Robert Spalek [Fri, 25 Jun 2004 11:28:40 +0000 (11:28 +0000)]
modifications done at home, not yet incorporated MJ's objections:
- added buck2obj_{alloc,free}()
- extract_odes() renamed to buck2obj_convert() and simplified its interface.
it flushes the memory pool and calls obj_new() as used e.g. in scanner.c
- attribute lengths are stored incremented s.t. 0-lengths are allowed
- the length of the compressed part is stored as U32 instead of UTF8 to allow
0-copy compression
- temporary usage of object.c's oa_allocate removed and we call
obj_add_attr_ref() instead of obj_add_attr()
- renamed constants BUCKET_TYPE_*
- defined internal macro RET_ERR()
Robert Spalek [Thu, 24 Jun 2004 12:29:44 +0000 (12:29 +0000)]
sighandler.c:
- used sigaction() instead of signal()
- no need to re-register the signal handler now :-)
- renamed my_sighandler_t to sh_sighandler_t and changed the interface
Robert Spalek [Thu, 24 Jun 2004 11:57:48 +0000 (11:57 +0000)]
- lizard_alloc() turns on the wrapper for SIGSEGV and lizard_free() restores
its original value
- lizard_decompress_safe() registers quickly the SIGSEGV handler using the
wrapper. it saves 2 sys-calls.
- allocate 3 more bytes for unaligned memory access
Robert Spalek [Wed, 23 Jun 2004 16:48:25 +0000 (16:48 +0000)]
MJ's idea:
- only lock the memory by mprotect() once
- decompress into the middle of the buffer s.t. the barrier is at the distance
as it used before
(needs adding one pointer to the structure)
Robert Spalek [Wed, 23 Jun 2004 14:41:42 +0000 (14:41 +0000)]
incorporated MJ's suggestions:
- flush_copy_command() exploits fast unaligned memory access and memcpy()
lizard_compress():
- the test in_start==copy_start replaced by flag bof, in_start deleted
- if (copy_len > 0) replaced by if (copy_len)
- pos_bit |= 1<<4
- deleted testing cropping at BOF, it is obsolete now
lizard_decompress():
- at label perform_copy_command, we set expect_copy_command=2
- exploit fast unaligned memory access
Robert Spalek [Tue, 15 Jun 2004 09:21:39 +0000 (09:21 +0000)]
crash tests changed:
- since the memory protection is removed after decompress_safe(), it makes
no sense to check the read/write protection on the corresponding page
===> removed
- now, if the returned value is < 0, print errno
- try allocating a too small buffer
OR setting too low expected length
Robert Spalek [Tue, 15 Jun 2004 09:16:13 +0000 (09:16 +0000)]
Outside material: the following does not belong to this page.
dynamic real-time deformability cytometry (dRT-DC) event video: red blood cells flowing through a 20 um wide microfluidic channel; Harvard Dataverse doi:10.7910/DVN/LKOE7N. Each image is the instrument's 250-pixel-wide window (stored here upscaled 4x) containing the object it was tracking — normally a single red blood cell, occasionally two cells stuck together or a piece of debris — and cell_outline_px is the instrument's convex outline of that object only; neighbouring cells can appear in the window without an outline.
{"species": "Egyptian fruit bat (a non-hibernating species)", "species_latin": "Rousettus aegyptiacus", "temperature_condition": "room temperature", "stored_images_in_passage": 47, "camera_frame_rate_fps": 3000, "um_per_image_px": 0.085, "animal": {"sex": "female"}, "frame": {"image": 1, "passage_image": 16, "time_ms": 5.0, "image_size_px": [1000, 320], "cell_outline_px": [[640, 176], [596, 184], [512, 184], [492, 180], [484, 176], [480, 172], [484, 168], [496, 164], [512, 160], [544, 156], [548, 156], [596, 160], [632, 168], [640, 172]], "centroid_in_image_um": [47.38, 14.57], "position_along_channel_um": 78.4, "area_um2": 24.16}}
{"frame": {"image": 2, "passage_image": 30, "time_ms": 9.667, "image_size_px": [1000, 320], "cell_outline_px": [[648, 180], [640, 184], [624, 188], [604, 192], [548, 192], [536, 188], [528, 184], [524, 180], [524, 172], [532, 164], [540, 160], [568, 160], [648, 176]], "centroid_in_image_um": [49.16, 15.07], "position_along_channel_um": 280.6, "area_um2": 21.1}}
- low-level safe version of lizard_decompress() put into an extra source file
- use M_PRIVATE instead of M_SHARED
- use PROT_NONE instead of PROT_READ and only set/clear it for one page
before/after the operation instead of doing it for all the array
- errno is set instead of returning different negative values
- use longjmp in the signal handler instead of die() and return -1
- use macro ALIGN()
Robert Spalek [Mon, 14 Jun 2004 10:12:19 +0000 (10:12 +0000)]
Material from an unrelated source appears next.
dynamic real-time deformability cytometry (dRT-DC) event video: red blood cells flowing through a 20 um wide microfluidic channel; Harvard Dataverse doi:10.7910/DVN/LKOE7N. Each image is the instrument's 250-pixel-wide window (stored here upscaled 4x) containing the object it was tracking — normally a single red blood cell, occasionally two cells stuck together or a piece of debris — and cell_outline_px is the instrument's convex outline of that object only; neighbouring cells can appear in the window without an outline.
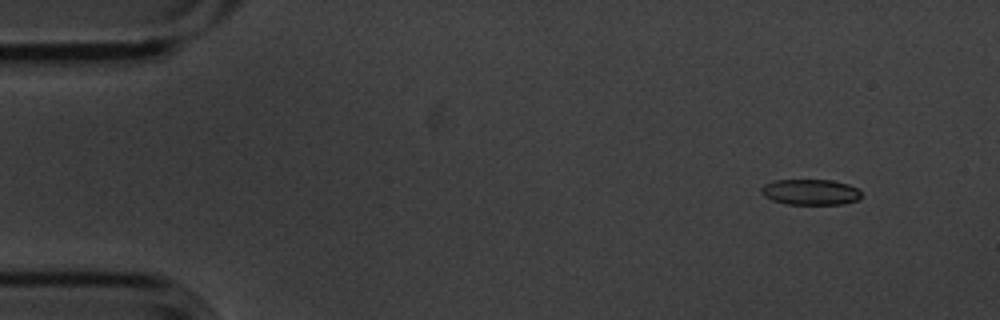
{"species": "common noctule bat (a hibernating species)", "species_latin": "Nyctalus noctula", "temperature_condition": "cold", "stored_images_in_passage": 5, "camera_frame_rate_fps": 3000, "um_per_image_px": 0.085, "animal": {"sex": "male", "body_mass_g": 20.1, "forearm_length_mm": 53.5}, "frame": {"image": 1, "passage_image": 2, "time_ms": 0.333, "image_size_px": [1000, 320], "cell_outline_px": [[860, 200], [844, 204], [788, 204], [772, 200], [764, 196], [760, 192], [760, 188], [764, 184], [776, 180], [832, 180], [848, 184], [856, 188], [860, 192]], "centroid_in_image_um": [68.88, 16.33], "position_along_channel_um": 16.1, "area_um2": 15.03}}
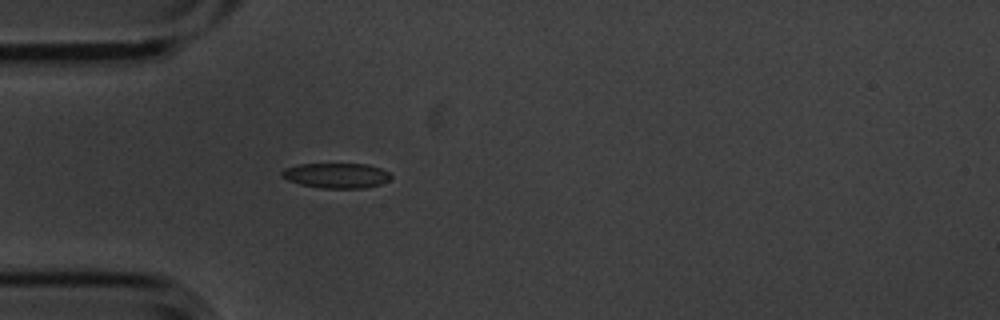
{"frame": {"image": 2, "passage_image": 5, "time_ms": 1.333, "image_size_px": [1000, 320], "cell_outline_px": [[392, 176], [388, 180], [380, 184], [364, 188], [324, 188], [300, 184], [288, 180], [280, 176], [280, 172], [284, 168], [300, 164], [368, 164], [380, 168], [388, 172]], "centroid_in_image_um": [28.57, 14.91], "position_along_channel_um": 56.4, "area_um2": 15.9}}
sped up approximately 6 times:
- the whole idea of 2 hash-tables (for 3- and 4- matches) was bad
- also, collision link-lists with errors were too bad
===> greatly simplified: only one hash-table/hash-function/link-list/... for
3-matches, double-linked link-list that can be maintained in constant time
while preserving correctness, links to strings made implicit (hence the data
structures is half-size and it fits better into the CPU-cache), no arithmetics
when computing the hash-function, tuned constants determining the compression
level, commented out code for 2-matches, ...
Robert Spalek [Mon, 14 Jun 2004 09:58:37 +0000 (09:58 +0000)]
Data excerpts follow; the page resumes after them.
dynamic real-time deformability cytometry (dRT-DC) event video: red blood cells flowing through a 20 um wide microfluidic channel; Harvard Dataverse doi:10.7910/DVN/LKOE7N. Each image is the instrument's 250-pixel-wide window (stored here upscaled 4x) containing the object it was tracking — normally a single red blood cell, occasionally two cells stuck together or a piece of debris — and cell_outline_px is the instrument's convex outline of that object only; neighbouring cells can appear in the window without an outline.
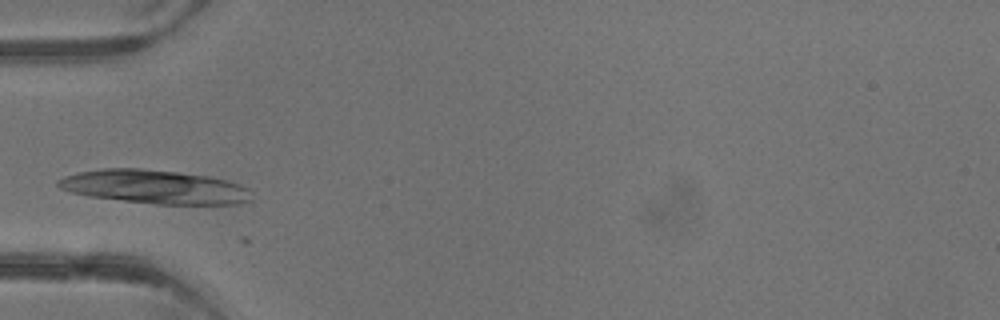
{"species": "common noctule bat (a hibernating species)", "species_latin": "Nyctalus noctula", "temperature_condition": "warm", "stored_images_in_passage": 1, "camera_frame_rate_fps": 3000, "um_per_image_px": 0.085, "animal": {"sex": "male", "body_mass_g": 13.3}, "frame": {"image": 1, "passage_image": 1, "time_ms": 0.0, "image_size_px": [1000, 320], "cell_outline_px": [[252, 200], [240, 204], [156, 204], [88, 196], [72, 192], [60, 188], [56, 184], [56, 180], [64, 176], [80, 172], [104, 168], [140, 168], [176, 172], [208, 176], [228, 180], [240, 184], [248, 188]], "centroid_in_image_um": [13.16, 15.88], "position_along_channel_um": 71.8, "area_um2": 37.97}}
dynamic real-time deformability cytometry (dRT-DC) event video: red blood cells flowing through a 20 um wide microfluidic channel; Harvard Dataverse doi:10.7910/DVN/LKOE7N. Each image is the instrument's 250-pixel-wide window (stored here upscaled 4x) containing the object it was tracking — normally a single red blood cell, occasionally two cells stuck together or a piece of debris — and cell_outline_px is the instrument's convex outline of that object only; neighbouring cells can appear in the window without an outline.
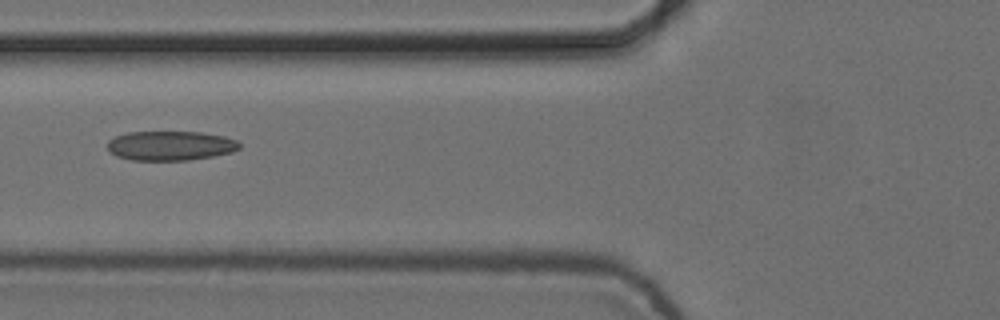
{"species": "common noctule bat (a hibernating species)", "species_latin": "Nyctalus noctula", "temperature_condition": "cold", "stored_images_in_passage": 7, "camera_frame_rate_fps": 3000, "um_per_image_px": 0.085, "animal": {"sex": "female", "body_mass_g": 24.6, "forearm_length_mm": 56.2}, "frame": {"image": 1, "passage_image": 6, "time_ms": 1.667, "image_size_px": [1000, 320], "cell_outline_px": [[240, 148], [232, 152], [212, 156], [188, 160], [132, 160], [116, 156], [108, 148], [108, 140], [116, 136], [128, 132], [200, 132], [224, 136], [236, 140], [240, 144]], "centroid_in_image_um": [14.49, 12.38], "position_along_channel_um": 111.3, "area_um2": 22.54}}
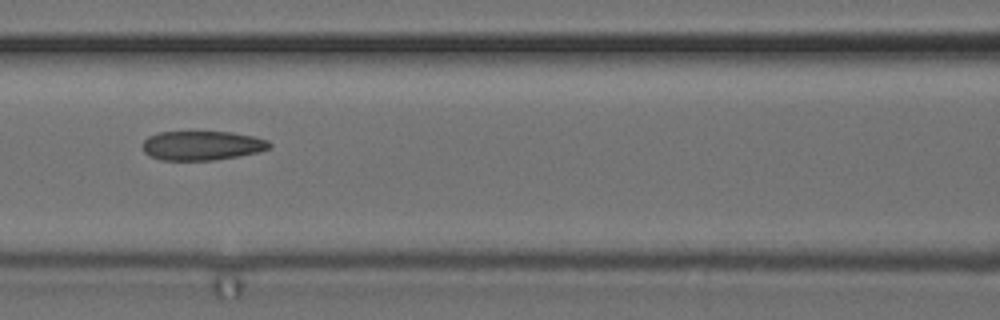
{"frame": {"image": 2, "passage_image": 7, "time_ms": 2.0, "image_size_px": [1000, 320], "cell_outline_px": [[272, 144], [268, 148], [260, 152], [212, 160], [160, 160], [148, 156], [144, 152], [140, 144], [148, 136], [160, 132], [232, 132], [252, 136], [268, 140]], "centroid_in_image_um": [17.12, 12.37], "position_along_channel_um": 149.5, "area_um2": 21.73}}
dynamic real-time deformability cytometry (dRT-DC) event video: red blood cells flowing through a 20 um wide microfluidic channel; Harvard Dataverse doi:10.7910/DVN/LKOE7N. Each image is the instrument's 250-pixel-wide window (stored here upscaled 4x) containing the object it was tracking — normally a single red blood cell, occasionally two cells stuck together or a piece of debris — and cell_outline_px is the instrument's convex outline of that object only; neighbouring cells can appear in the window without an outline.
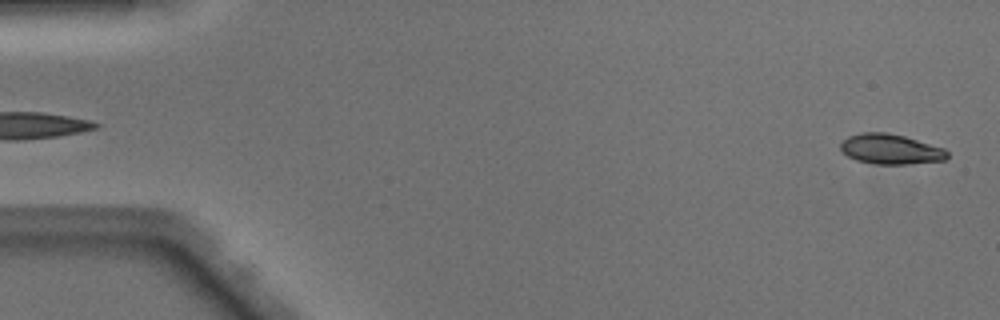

debugged, now it is fully functional:
- a lot of typos (especially priorities of operators in C and variable name
mismatches)
- bit-format errors (forgotten additive constants or negations)
- do not use hash_rec[0]
- wrong entries in the collision link-lists must NOT appear in the beginning
==> saved time when verifying and solved some strange cases
- changed constants determining the maximum prolong-factor
- added a simple test-tool
Robert Spalek [Mon, 19 Apr 2004 16:41:45 +0000 (16:41 +0000)]
- 0x08 (BACKSPACE) is a blank character and it is accepted as an ASCII-character
- 0x7f is also accepted as an ASCII-character
- both gather/content.c and gather/charset.c now use the same function
Cblank() to test it
Martin Mares [Sun, 18 Apr 2004 13:39:32 +0000 (13:39 +0000)]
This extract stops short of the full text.